El-Mişri, geçen Temmuz’dan bu yana Yüksek Eyalet Konseyi’ne liderlik ediyor. Konsey, Ulusal Mutabakat Hükümeti’ne, Tobruk’taki (Tobruk Parlamentosu) Temsilciler Meclisi’ne başvurmadan taslak yasalar ve kararlar hakkında bağlayıcı görüşler sunabiliyor.

Lübnan’daki İslami Grup, Azzam El-Eyubi’ye Karşı Güven Tazeledi

Lübnan İslami Grubu El-Cemaat’ül İslamiyye’nin İstişare Konseyi, Azzam El-Eyubi’nin ikinci kez Genel Sekreter seçildiğini açıkladı. 27 Ocak 2019 tarihinde web sitesinde yayımlanan açıklamada İslami Grup, “seçimlerin grubun iç düzenlemelerine uygun ve ihtiyatlı bir atmosferde gerçekleştiğini” söyledi. El-Eyubi’nin 2016 yılında grubun liderliğini üstlendiğine dikkat edilmelidir.

El-Eyubi ise, grup içindeki muhalif hareketin varlığına rağmen, yeni bir dönem için seçilmesini, daha önce benimsemiş olduğu yaklaşımın destek kazandığına ve gruptaki tüm üyeler ve destekçilerinin arzu ettiği reformları ve ilerlemeleri gerçekleştirmek için buna devam etmek istediğine dair bir işaret olarak değerlendirdi.

El-Eyubi, görüşlerine karşı yürütülen, gözlemciler tarafından “sert” olarak tanımlanan muhalefet ile ilgili olarak ise “uygulamak için beklediği değişimin, grubun iç düzenlemeleri tarafından kabul edilen prosedürlerle uyumlu olduğunu ve muhalefetin aynı zamanda grubun görüşlerini ve itirazlarını özgürce ifade etmelerini sağlayan düzenlemelere karşı da yumuşak başlı olması gerektiğini” söyledi. Ayrıca “çeşitliliğin grup çalışmalarını zenginleştirdiğini ve grubun kendi kendini yok etmesini önlediğini” belirten El-Eyubi, aynı zamanda “değişim sürecini durdurma girişimine” karşı da uyarıda bulundu.

El-Eyubi, Lübnan’daki hareketin esas kurucuları arasında olmayan ilk Genel Sekreterdir.
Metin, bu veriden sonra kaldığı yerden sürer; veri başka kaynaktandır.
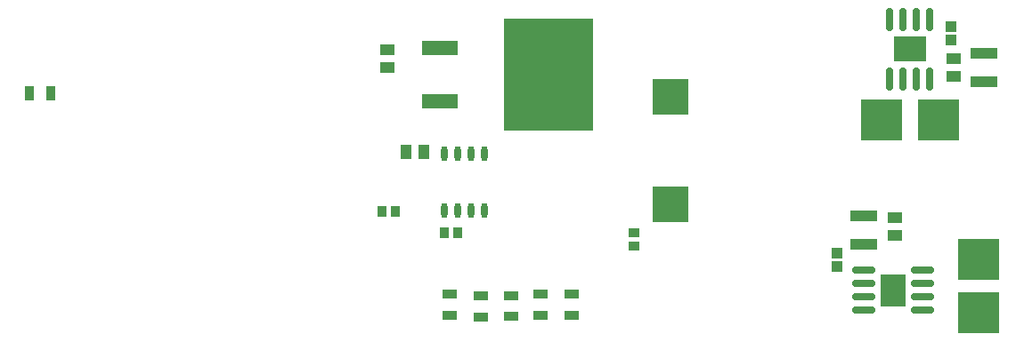
<source format=gbp>
G04*
G04 #@! TF.GenerationSoftware,Altium Limited,Altium Designer,22.5.1 (42)*
G04*
G04 Layer_Color=128*
%FSLAX44Y44*%
%MOMM*%
G71*
G04*
G04 #@! TF.SameCoordinates,6AFA5DE7-E917-4A20-8E33-DC7232792B34*
G04*
G04*
G04 #@! TF.FilePolarity,Positive*
G04*
G01*
G75*
%ADD17R,0.9000X1.0000*%
%ADD18R,1.0000X1.4000*%
%ADD33R,3.1000X2.4000*%
G04:AMPARAMS|DCode=34|XSize=2.15mm|YSize=0.6mm|CornerRadius=0.15mm|HoleSize=0mm|Usage=FLASHONLY|Rotation=270.000|XOffset=0mm|YOffset=0mm|HoleType=Round|Shape=RoundedRectangle|*
%AMROUNDEDRECTD34*
21,1,2.1500,0.3000,0,0,270.0*
21,1,1.8500,0.6000,0,0,270.0*
1,1,0.3000,-0.1500,-0.9250*
1,1,0.3000,-0.1500,0.9250*
1,1,0.3000,0.1500,0.9250*
1,1,0.3000,0.1500,-0.9250*
%
%ADD34ROUNDEDRECTD34*%
%ADD35R,4.0000X4.0000*%
%ADD36R,1.4000X1.0000*%
%ADD37R,2.6000X1.1000*%
%ADD38R,8.5000X10.6500*%
%ADD39R,3.5000X1.4500*%
%ADD40R,1.0000X1.1000*%
%ADD41R,0.9500X1.4500*%
%ADD42O,0.6000X1.4500*%
%ADD43R,1.4500X0.9500*%
%ADD44R,1.0000X0.9000*%
%ADD45R,3.5000X3.5000*%
G04:AMPARAMS|DCode=46|XSize=2.15mm|YSize=0.6mm|CornerRadius=0.15mm|HoleSize=0mm|Usage=FLASHONLY|Rotation=0.000|XOffset=0mm|YOffset=0mm|HoleType=Round|Shape=RoundedRectangle|*
%AMROUNDEDRECTD46*
21,1,2.1500,0.3000,0,0,0.0*
21,1,1.8500,0.6000,0,0,0.0*
1,1,0.3000,0.9250,-0.1500*
1,1,0.3000,-0.9250,-0.1500*
1,1,0.3000,-0.9250,0.1500*
1,1,0.3000,0.9250,0.1500*
%
%ADD46ROUNDEDRECTD46*%
%ADD47R,2.4000X3.1000*%
D17*
X830430Y693420D02*
D03*
X843430D02*
D03*
X902970Y673100D02*
D03*
X889970D02*
D03*
D18*
X853830Y750650D02*
D03*
X870830D02*
D03*
D33*
X1332757Y848360D02*
D03*
D34*
X1351607Y820110D02*
D03*
X1339007D02*
D03*
X1326257D02*
D03*
X1313507D02*
D03*
X1326207Y876610D02*
D03*
X1313507D02*
D03*
X1338907D02*
D03*
X1351607D02*
D03*
D35*
X1398270Y596900D02*
D03*
X1360170Y781050D02*
D03*
X1305560D02*
D03*
X1398270Y647700D02*
D03*
D36*
X1374220Y822168D02*
D03*
Y839167D02*
D03*
X835580Y830970D02*
D03*
Y847970D02*
D03*
X1318180Y670950D02*
D03*
Y687950D02*
D03*
D37*
X1403350Y844550D02*
D03*
Y817550D02*
D03*
X1289050Y662140D02*
D03*
Y689140D02*
D03*
D38*
X988960Y824230D02*
D03*
D39*
X885960Y849630D02*
D03*
Y798830D02*
D03*
D40*
X1371600Y869950D02*
D03*
Y856950D02*
D03*
X1263650Y641050D02*
D03*
Y654050D02*
D03*
D41*
X515460Y806450D02*
D03*
X495460D02*
D03*
D42*
X928370Y694110D02*
D03*
X902970D02*
D03*
X890270D02*
D03*
X928370Y748610D02*
D03*
X915670D02*
D03*
X902970D02*
D03*
X890270D02*
D03*
X915670Y694110D02*
D03*
D43*
X1010920Y614520D02*
D03*
Y594520D02*
D03*
X981710Y614520D02*
D03*
Y594520D02*
D03*
X953616Y613404D02*
D03*
Y593404D02*
D03*
X924560Y613250D02*
D03*
Y593250D02*
D03*
X895350Y614520D02*
D03*
Y594520D02*
D03*
D44*
X1070610Y673400D02*
D03*
Y660400D02*
D03*
D45*
X1104900Y700169D02*
D03*
Y802640D02*
D03*
D46*
X1288430Y637490D02*
D03*
Y624790D02*
D03*
Y599390D02*
D03*
Y612090D02*
D03*
X1344930Y599390D02*
D03*
Y612140D02*
D03*
Y624890D02*
D03*
Y637490D02*
D03*
D47*
X1316680Y618640D02*
D03*
M02*

</source>
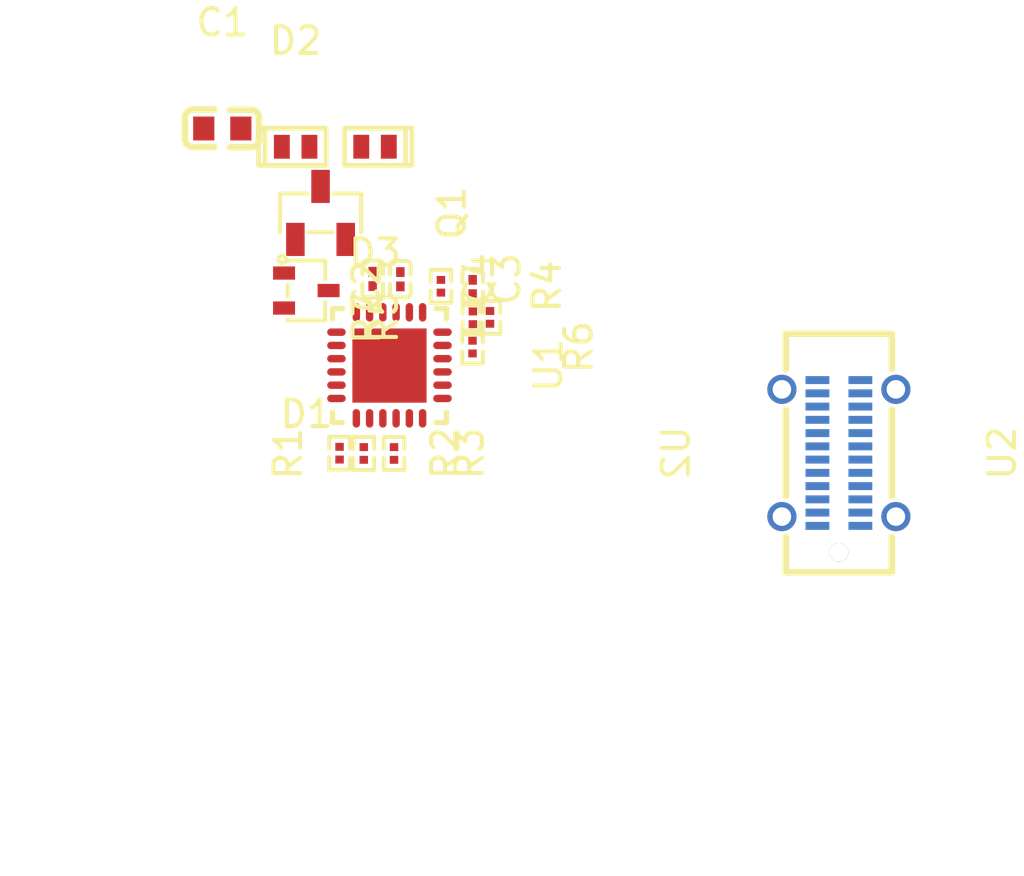
<source format=kicad_pcb>
(kicad_pcb
	(version 20240108)
	(generator "pcbnew")
	(generator_version "8.0")
	(general
		(thickness 1.6)
		(legacy_teardrops no)
	)
	(paper "A4")
	(layers
		(0 "F.Cu" signal)
		(31 "B.Cu" signal)
		(32 "B.Adhes" user "B.Adhesive")
		(33 "F.Adhes" user "F.Adhesive")
		(34 "B.Paste" user)
		(35 "F.Paste" user)
		(36 "B.SilkS" user "B.Silkscreen")
		(37 "F.SilkS" user "F.Silkscreen")
		(38 "B.Mask" user)
		(39 "F.Mask" user)
		(40 "Dwgs.User" user "User.Drawings")
		(41 "Cmts.User" user "User.Comments")
		(42 "Eco1.User" user "User.Eco1")
		(43 "Eco2.User" user "User.Eco2")
		(44 "Edge.Cuts" user)
		(45 "Margin" user)
		(46 "B.CrtYd" user "B.Courtyard")
		(47 "F.CrtYd" user "F.Courtyard")
		(48 "B.Fab" user)
		(49 "F.Fab" user)
		(50 "User.1" user)
		(51 "User.2" user)
		(52 "User.3" user)
		(53 "User.4" user)
		(54 "User.5" user)
		(55 "User.6" user)
		(56 "User.7" user)
		(57 "User.8" user)
		(58 "User.9" user)
	)
	(setup
		(pad_to_mask_clearance 0)
		(allow_soldermask_bridges_in_footprints no)
		(pcbplotparams
			(layerselection 0x00010fc_ffffffff)
			(plot_on_all_layers_selection 0x0000000_00000000)
			(disableapertmacros no)
			(usegerberextensions no)
			(usegerberattributes yes)
			(usegerberadvancedattributes yes)
			(creategerberjobfile yes)
			(dashed_line_dash_ratio 12.000000)
			(dashed_line_gap_ratio 3.000000)
			(svgprecision 4)
			(plotframeref no)
			(viasonmask no)
			(mode 1)
			(useauxorigin no)
			(hpglpennumber 1)
			(hpglpenspeed 20)
			(hpglpendiameter 15.000000)
			(pdf_front_fp_property_popups yes)
			(pdf_back_fp_property_popups yes)
			(dxfpolygonmode yes)
			(dxfimperialunits yes)
			(dxfusepcbnewfont yes)
			(psnegative no)
			(psa4output no)
			(plotreference yes)
			(plotvalue yes)
			(plotfptext yes)
			(plotinvisibletext no)
			(sketchpadsonfab no)
			(subtractmaskfromsilk no)
			(outputformat 1)
			(mirror no)
			(drillshape 1)
			(scaleselection 1)
			(outputdirectory "")
		)
	)
	(net 0 "")
	(net 1 "hv")
	(net 2 "PD_CONTROLLER.footprint.pins[18].net-net")
	(net 3 "sstxn2")
	(net 4 "alert")
	(net 5 "USB_CONNECTOR-signal-1")
	(net 6 "a_b_side")
	(net 7 "gpio")
	(net 8 "I2C_SCL")
	(net 9 "sstxn1")
	(net 10 "attach")
	(net 11 "USB_CONNECTOR.connector-net")
	(net 12 "power_ok3")
	(net 13 "sstxp1")
	(net 14 "lv")
	(net 15 "net-4")
	(net 16 "net")
	(net 17 "power_ok2")
	(net 18 "USB_CONNECTOR-signal")
	(net 19 "VREG_2V7")
	(net 20 "CC1")
	(net 21 "CC2")
	(net 22 "USB_CONNECTOR-net-1")
	(net 23 "I2C_SDA")
	(net 24 "USB_CONNECTOR-net")
	(net 25 "ssrxp2")
	(net 26 "sstxp2")
	(net 27 "VBUS")
	(net 28 "VREG_1V2")
	(net 29 "net-1")
	(net 30 "net-3")
	(net 31 "VSINK_VCC")
	(net 32 "ssrxn2")
	(net 33 "ssrxn1")
	(net 34 "net-2")
	(net 35 "USB_CONNECTOR.connector-net-1")
	(net 36 "ssrxp1")
	(footprint "lcsc:DFN1610-2_L1.6-W1.0-P1.05-RD" (layer "F.Cu") (at 135.587283 99.861479))
	(footprint "lcsc:SOT-323-3_L2.1-W1.3-P1.32-LS2.1-BR" (layer "F.Cu") (at 135.99004 105.285141 180))
	(footprint "lcsc:R0201" (layer "F.Cu") (at 138.15782 111.431329 -90))
	(footprint "lcsc:C0201" (layer "F.Cu") (at 142.265173 105.151457 90))
	(footprint "lcsc:C0603" (layer "F.Cu") (at 132.820111 99.171928))
	(footprint "lcsc:C0201" (layer "F.Cu") (at 138.493398 104.846884 -90))
	(footprint "lcsc:R0201" (layer "F.Cu") (at 139.299319 111.431531 90))
	(footprint "lcsc:SOT-23-3_L2.9-W1.3-P1.90-LS2.4-BR-1" (layer "F.Cu") (at 136.527456 102.356702 -90))
	(footprint "lcsc:R0201" (layer "F.Cu") (at 141.068629 105.124169 -90))
	(footprint "lcsc:R0201" (layer "F.Cu") (at 142.261243 107.418269 -90))
	(footprint "lcsc:R0201" (layer "F.Cu") (at 142.920012 106.297619 90))
	(footprint "lcsc:R0201" (layer "F.Cu") (at 137.244132 111.422183 -90))
	(footprint "lcsc:QFN-24_L4.0-W4.0-P0.50-BL-EP2.8" (layer "F.Cu") (at 139.127377 108.106122 -90))
	(footprint "lcsc:C0201" (layer "F.Cu") (at 139.53801 104.857984 -90))
	(footprint "lcsc:DFN1610-2_L1.6-W1.0-P1.05-RD" (layer "F.Cu") (at 138.582556 99.85997 180))
	(footprint "lcsc:R0201" (layer "F.Cu") (at 142.272787 106.313822 90))
	(footprint "lcsc:USB-C-SMD_HC-TYPE-C-24P-VS9.3-5A-F1.1-04" (layer "B.Cu") (at 156.082672 111.413436 -90))
)

</source>
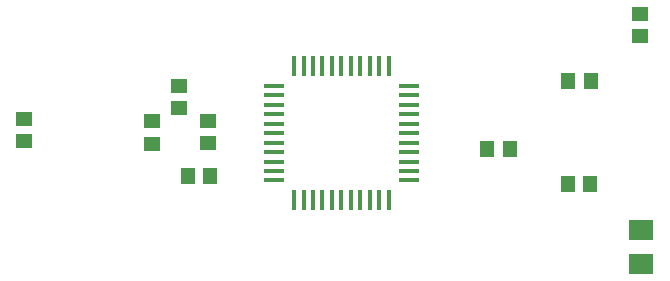
<source format=gbr>
G04 DipTrace 4.1.3.1*
G04 TopPaste.gbr*
%MOIN*%
G04 #@! TF.FileFunction,Paste,Top*
G04 #@! TF.Part,Single*
%ADD48R,0.015748X0.066929*%
%ADD50R,0.066929X0.015748*%
%ADD57R,0.084646X0.066929*%
%ADD59R,0.055118X0.047244*%
%ADD61R,0.047244X0.055118*%
%FSLAX26Y26*%
G04*
G70*
G90*
G75*
G01*
G04 TopPaste*
%LPD*%
D61*
X2763780Y1086614D3*
X2838583D3*
X2761811Y742126D3*
X2836614D3*
D59*
X1466535Y994094D3*
Y1068898D3*
X950787Y883858D3*
Y958661D3*
X1564961Y877953D3*
Y952756D3*
X1377953Y875984D3*
Y950787D3*
D57*
X3007874Y588583D3*
Y474409D3*
D59*
X3001969Y1234252D3*
Y1309055D3*
D61*
X2494094Y858268D3*
X2568898D3*
X1570866Y769685D3*
X1496063D3*
D50*
X1783465Y1068898D3*
Y1037402D3*
Y1005906D3*
Y974409D3*
Y942913D3*
Y911417D3*
Y879921D3*
Y848425D3*
Y816929D3*
Y785433D3*
Y753937D3*
D48*
X1850394Y687008D3*
X1881890D3*
X1913386D3*
X1944882D3*
X1976378D3*
X2007874D3*
X2039370D3*
X2070866D3*
X2102362D3*
X2133858D3*
X2165354D3*
D50*
X2232283Y753937D3*
Y785433D3*
Y816929D3*
Y848425D3*
Y879921D3*
Y911417D3*
Y942913D3*
Y974409D3*
Y1005906D3*
Y1037402D3*
Y1068898D3*
D48*
X2165354Y1135827D3*
X2133858D3*
X2102362D3*
X2070866D3*
X2039370D3*
X2007874D3*
X1976378D3*
X1944882D3*
X1913386D3*
X1881890D3*
X1850394D3*
M02*

</source>
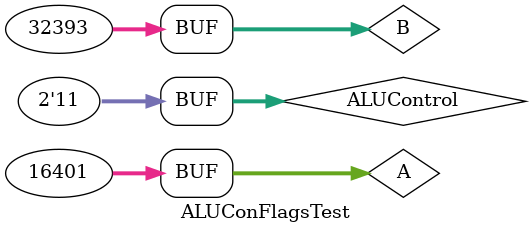
<source format=sv>
module ALUConFlagsTest();

	logic [31:0] A, B;
	logic [1:0] ALUControl;
	logic [31:0] out;
	logic [3:0] ALUFlags;
					

	
	// instantiate device to be tested
	ALUConFlags ALUConFlagsForTest(A, B,ALUControl,out,
			  ALUFlags);
	
	
	initial begin 		
		
		
		#10; 
		A = 32'b00000001; 
		B = 32'b10000001;
		ALUControl	= 2'b00;
		#10; 
		A = 32'b00010001; 
		B = 32'b10001001;
		ALUControl	= 2'b01;
		#10; 
		A = 32'b10010001; 
		B = 32'b11101001;
		ALUControl	= 2'b10;
		#10; 
		A = 32'b100000000010001; 
		B = 32'b111111010001001;
		ALUControl	= 2'b11;
		
		
	end
			  
	
	
endmodule
</source>
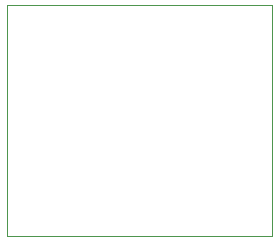
<source format=gbr>
G04 #@! TF.GenerationSoftware,KiCad,Pcbnew,(5.1.4)-1*
G04 #@! TF.CreationDate,2020-05-08T13:54:39-05:00*
G04 #@! TF.ProjectId,RN4871Board,524e3438-3731-4426-9f61-72642e6b6963,rev?*
G04 #@! TF.SameCoordinates,Original*
G04 #@! TF.FileFunction,Profile,NP*
%FSLAX46Y46*%
G04 Gerber Fmt 4.6, Leading zero omitted, Abs format (unit mm)*
G04 Created by KiCad (PCBNEW (5.1.4)-1) date 2020-05-08 13:54:39*
%MOMM*%
%LPD*%
G04 APERTURE LIST*
%ADD10C,0.050000*%
G04 APERTURE END LIST*
D10*
X121259600Y-89500000D02*
X121259600Y-109016800D01*
X143713200Y-89500000D02*
X121259600Y-89500000D01*
X143713200Y-109016800D02*
X143713200Y-89500000D01*
X121259600Y-109016800D02*
X143713200Y-109016800D01*
M02*

</source>
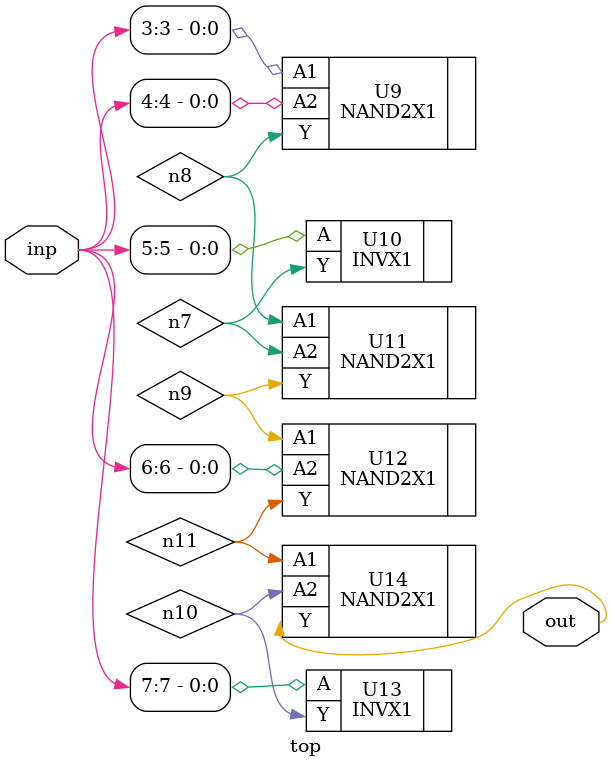
<source format=sv>


module top ( inp, out );
  input [7:0] inp;
  output out;
  wire   n7, n8, n9, n10, n11;

  NAND2X1 U9 ( .A1(inp[3]), .A2(inp[4]), .Y(n8) );
  INVX1 U10 ( .A(inp[5]), .Y(n7) );
  NAND2X1 U11 ( .A1(n8), .A2(n7), .Y(n9) );
  NAND2X1 U12 ( .A1(n9), .A2(inp[6]), .Y(n11) );
  INVX1 U13 ( .A(inp[7]), .Y(n10) );
  NAND2X1 U14 ( .A1(n11), .A2(n10), .Y(out) );
endmodule


</source>
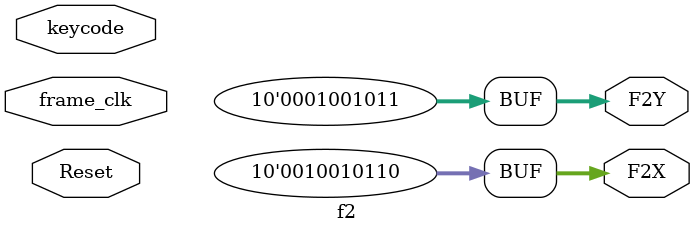
<source format=sv>


module  f2 ( input Reset, frame_clk, input [7:0] keycode,
               output [9:0]  F2X, F2Y);
    
       
    assign F2X = 150;
   
    assign F2Y = 75;
    

endmodule

</source>
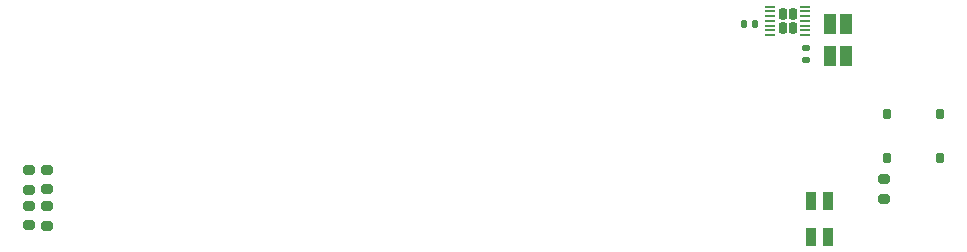
<source format=gtp>
%TF.GenerationSoftware,KiCad,Pcbnew,7.0.7*%
%TF.CreationDate,2023-09-30T14:16:22-04:00*%
%TF.ProjectId,bt-md-remote,62742d6d-642d-4726-956d-6f74652e6b69,rev?*%
%TF.SameCoordinates,Original*%
%TF.FileFunction,Paste,Top*%
%TF.FilePolarity,Positive*%
%FSLAX46Y46*%
G04 Gerber Fmt 4.6, Leading zero omitted, Abs format (unit mm)*
G04 Created by KiCad (PCBNEW 7.0.7) date 2023-09-30 14:16:22*
%MOMM*%
%LPD*%
G01*
G04 APERTURE LIST*
G04 Aperture macros list*
%AMRoundRect*
0 Rectangle with rounded corners*
0 $1 Rounding radius*
0 $2 $3 $4 $5 $6 $7 $8 $9 X,Y pos of 4 corners*
0 Add a 4 corners polygon primitive as box body*
4,1,4,$2,$3,$4,$5,$6,$7,$8,$9,$2,$3,0*
0 Add four circle primitives for the rounded corners*
1,1,$1+$1,$2,$3*
1,1,$1+$1,$4,$5*
1,1,$1+$1,$6,$7*
1,1,$1+$1,$8,$9*
0 Add four rect primitives between the rounded corners*
20,1,$1+$1,$2,$3,$4,$5,0*
20,1,$1+$1,$4,$5,$6,$7,0*
20,1,$1+$1,$6,$7,$8,$9,0*
20,1,$1+$1,$8,$9,$2,$3,0*%
G04 Aperture macros list end*
%ADD10RoundRect,0.180000X0.180000X0.295000X-0.180000X0.295000X-0.180000X-0.295000X0.180000X-0.295000X0*%
%ADD11RoundRect,0.050000X0.337500X0.050000X-0.337500X0.050000X-0.337500X-0.050000X0.337500X-0.050000X0*%
%ADD12RoundRect,0.200000X-0.275000X0.200000X-0.275000X-0.200000X0.275000X-0.200000X0.275000X0.200000X0*%
%ADD13R,0.900000X1.500000*%
%ADD14RoundRect,0.175000X0.175000X-0.275000X0.175000X0.275000X-0.175000X0.275000X-0.175000X-0.275000X0*%
%ADD15RoundRect,0.200000X0.275000X-0.200000X0.275000X0.200000X-0.275000X0.200000X-0.275000X-0.200000X0*%
%ADD16RoundRect,0.140000X-0.170000X0.140000X-0.170000X-0.140000X0.170000X-0.140000X0.170000X0.140000X0*%
%ADD17RoundRect,0.140000X-0.140000X-0.170000X0.140000X-0.170000X0.140000X0.170000X-0.140000X0.170000X0*%
%ADD18R,1.100000X1.750000*%
G04 APERTURE END LIST*
D10*
%TO.C,U15*%
X173927000Y-111588000D03*
X173927000Y-110408000D03*
X173037000Y-111588000D03*
X173037000Y-110408000D03*
D11*
X174969500Y-112198000D03*
X174969500Y-111798000D03*
X174969500Y-111398000D03*
X174969500Y-110998000D03*
X174969500Y-110598000D03*
X174969500Y-110198000D03*
X174969500Y-109798000D03*
X171994500Y-109798000D03*
X171994500Y-110198000D03*
X171994500Y-110598000D03*
X171994500Y-110998000D03*
X171994500Y-111398000D03*
X171994500Y-111798000D03*
X171994500Y-112198000D03*
%TD*%
D12*
%TO.C,R18*%
X109209316Y-126669971D03*
X109209316Y-128319971D03*
%TD*%
D13*
%TO.C,LED1*%
X176852987Y-129312000D03*
X175452987Y-129312000D03*
X176852987Y-126212000D03*
X175452987Y-126212000D03*
%TD*%
D14*
%TO.C,SW1*%
X181900000Y-118900000D03*
X186350000Y-118900000D03*
X181900000Y-122600000D03*
X186350000Y-122600000D03*
%TD*%
D15*
%TO.C,R16*%
X109220000Y-125285000D03*
X109220000Y-123635000D03*
%TD*%
D12*
%TO.C,R2*%
X181610000Y-124397000D03*
X181610000Y-126047000D03*
%TD*%
D16*
%TO.C,C31*%
X175006000Y-113340000D03*
X175006000Y-114300000D03*
%TD*%
D12*
%TO.C,R15*%
X110750638Y-123627805D03*
X110750638Y-125277805D03*
%TD*%
D17*
%TO.C,C30*%
X169770414Y-111247295D03*
X170730414Y-111247295D03*
%TD*%
D12*
%TO.C,R17*%
X110744000Y-126683000D03*
X110744000Y-128333000D03*
%TD*%
D18*
%TO.C,R19*%
X178438000Y-114002000D03*
X177038000Y-114002000D03*
X177038000Y-111252000D03*
X178438000Y-111252000D03*
%TD*%
M02*

</source>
Grup için, 2017 yılında yayımlanan ve ikinci döneminde uygulanacak olan reformist bir vizyon benimsemiştir. 2017 yılında ortaya atılan “bir ulus vizyonu” belgesi, İslami Grup tarafından yapılan açıklamada, herkese güven veren ve “İslamcıları” arzulanan rönesansın aktif iştirakçisi olarak tanımlayan bir atmosferi yaratacak, ulusal unsurlara daha fazla açıklık sağlayan bir vizyon olarak tanımlandı.

Vizyon ayrıca, grup tarafından her zaman kabul edilen “dünyayı inşa etme sorumluluğunun ayrılmaz bir parçası olarak insan, toplum ve devlet ile ilgili bir reformist hareket” kimliğini savunurken, bu açıklığa ulaşmak için atılması gereken adımlarda halkın nasıl ikna edileceğine dair bir öneride bulunmaktaydı.